# Information supplied:

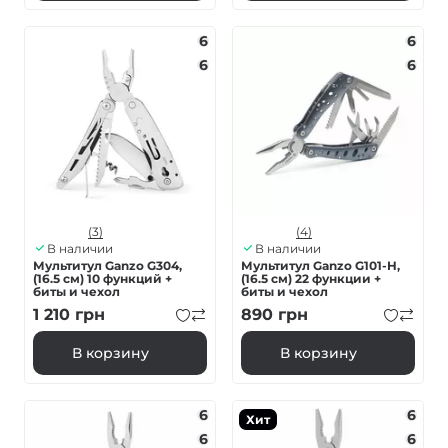
6
6
6
6
(3)
(4)
В наличии
В наличии
Мультитул Ganzo G304,
Мультитул Ganzo G101-H,
(16.5 см) 10 функций +
(16.5 см) 22 функции +
биты и чехол
биты и чехол
1 210
грн
890
грн
В корзину
В корзину
6
6
Хит
6
6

# Task directions:
Give all the entries again exactly, dropping each picture.

# Exercise output:
6
6
6
6
(3)
(4)
В наличии
В наличии
Мультитул Ganzo G304,
Мультитул Ganzo G101-H,
(16.5 см) 10 функций +
(16.5 см) 22 функции +
биты и чехол
биты и чехол
1 210
грн
890
грн
В корзину
В корзину
6
6
Хит
6
6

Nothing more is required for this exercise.